Jack did not know what to do. He had quite a sum saved up, but not enough to go to China with, and yet he desired to go and seek his parents. He disliked to do as Sam had suggested, and appeal to the professor, although he felt that it might be the best plan. If no news had been received from China, Jack made up his mind he would remain with the circus for another summer, but there was one difficulty in the way.

The show had no winter season, and Jack would be out of a job until next spring. He would have to live in the meantime, and, unless he could get a place in some theatre, which was doubtful, all his savings might go to support him while the show was in winter quarters. It was a harder problem to solve than he had any idea of, and he decided he would talk with Sam about it.

“That’s what I’ll do,” Jack decided one day after the afternoon performance had come to a close. “I’ll ask him what he would do.”

Sam was not in the dressing-tent, and on inquiring where he was Jack was told that his friend was in the animal tent talking to one of the trainers.
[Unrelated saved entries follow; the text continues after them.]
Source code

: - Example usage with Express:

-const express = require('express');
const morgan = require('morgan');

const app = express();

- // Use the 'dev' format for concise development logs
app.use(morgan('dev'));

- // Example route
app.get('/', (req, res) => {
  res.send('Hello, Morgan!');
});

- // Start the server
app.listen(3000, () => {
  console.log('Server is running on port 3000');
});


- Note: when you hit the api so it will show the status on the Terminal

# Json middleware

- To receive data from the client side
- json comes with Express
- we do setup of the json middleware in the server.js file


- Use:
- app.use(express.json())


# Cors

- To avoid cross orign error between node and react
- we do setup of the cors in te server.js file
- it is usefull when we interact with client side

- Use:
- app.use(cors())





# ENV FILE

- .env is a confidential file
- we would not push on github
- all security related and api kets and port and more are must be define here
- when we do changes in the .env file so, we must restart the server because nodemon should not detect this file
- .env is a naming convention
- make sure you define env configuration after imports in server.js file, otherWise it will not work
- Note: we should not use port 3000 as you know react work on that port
Thither the boy clown went.

As he passed the roped-off enclosure where the elephants were chained to heavy stakes, Jack saw Bill Henyon, the trainer of the huge beasts, rather carefully regarding Ajax, the largest tusker in the herd.

“Going to put him through some new tricks, Mr. Henyon?” asked Jack, for he had made friends with the elephant trainer. The man shook his head.

“Something’s wrong with Ajax,” he said. “I don’t like the way he’s acting. He’s ugly with me, and he never was that way before. I’m afraid I’m going to have trouble. He acts to me as if he was going to have a mad spell.”

“Do elephants get mad?” asked Jack.

“Well, not in the way dogs do, but there comes a certain time when they get off their feed, or when they have distemper or something like that, and then they go off in a rage, destroying everything they come up against. When an elephant gets that way in the wild state they call him a ‘rogue,’ and even the best hunters steer clear of him. He’s a solitary brute, that kills for the love of killing.”

“Do you think Ajax will get that way?”

“I hope not, yet I don’t like the way he’s behaving. I think I’ll double shackle him.”

Jack passed on, glad that it was not his duty to take charge of the big ungainly brutes. Mr. Henyon proceeded to fasten Ajax to the ground with heavy chains about the animal’s feet.

“Now if you want to go off on a tantrum, you’ll have hard work getting away,” remarked the elephant man.

Ajax looked at his keeper with his wicked little eyes, and, lifting up his trunk, gave a shrill trumpet. Nor was the animal trainer’s mind made any more easy as he noticed that Ajax was not doing his accustomed swaying motion, which all those big beasts, at least in captivity, seem to be always doing. Clearly something was wrong with Ajax.

Jack found Sam, and had a long talk with his friend. The head clown again advised the boy to write to the professor, and see if any news had come from the boy’s folks.

“If they’re still somewhere in China,” said Sam, “you had better stick with the show. Maybe I can help you get a place in some theatre this winter.”

“All right, I’ll do as you say,” agreed Jack. “I’ll write to-morrow. But now I’ve got to go and fix some things on my airship. I broke a hoop in the bag this afternoon.”

Jack started for the property tent, and he had scarcely reached it when, from the menagerie, there came such a terrifying yell, mingled with a trumpet of rage, that every one who heard it stood still in horror.

“That’s an elephant!” cried Mr. Delafield. “Something’s gone wrong!”

“Ajax! It must be Ajax!” shouted Jack. “Bill told me he was acting queer a while ago!”

“Then he’s killed some one,” exclaimed the property man, as he rushed from his tent. “I know that yell. I heard one like it once before! Ajax has killed a man!”

Jack ran out of the tent after Mr. Delafield. As he got outside he heard the shrill trumpet again. Then came a rattle of chains, and a side of the animal tent bulged out.

“Ajax’s loose! Ajax’s loose!” cried a man, and the next instant the mad elephant, which had broken the double chains, rushed from the tent, trunk in the air, trumpeting shrilly, its wicked little eyes agleam with rage.